## Aim
Copy out only the lines from "order: Asparagales" through "common name: Broad-leaved helleborine", renaming "common name" to "vernacular name" and keeping everything else the same.

## Data
----
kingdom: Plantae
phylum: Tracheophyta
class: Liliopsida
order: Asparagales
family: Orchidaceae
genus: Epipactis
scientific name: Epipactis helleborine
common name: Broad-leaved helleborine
----
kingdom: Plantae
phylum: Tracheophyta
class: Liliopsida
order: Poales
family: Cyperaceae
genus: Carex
----
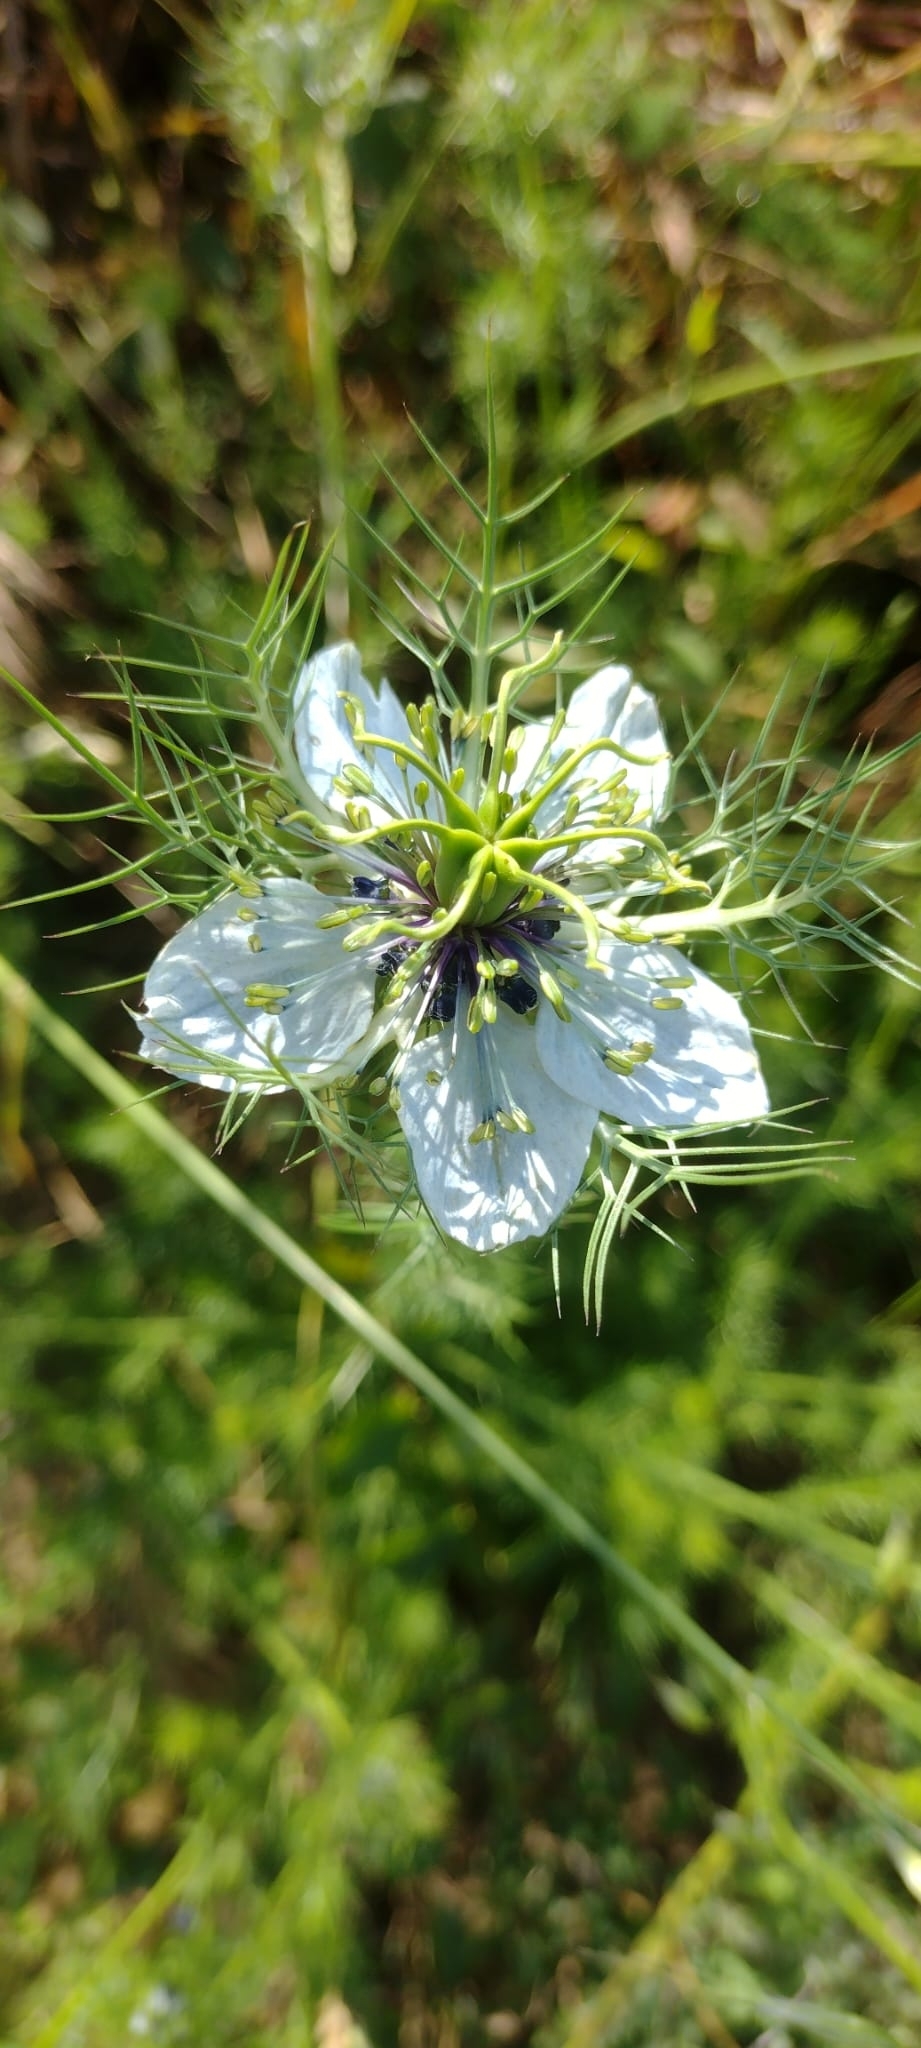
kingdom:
----
## Result
order: Asparagales
family: Orchidaceae
genus: Epipactis
scientific name: Epipactis helleborine
vernacular name: Broad-leaved helleborine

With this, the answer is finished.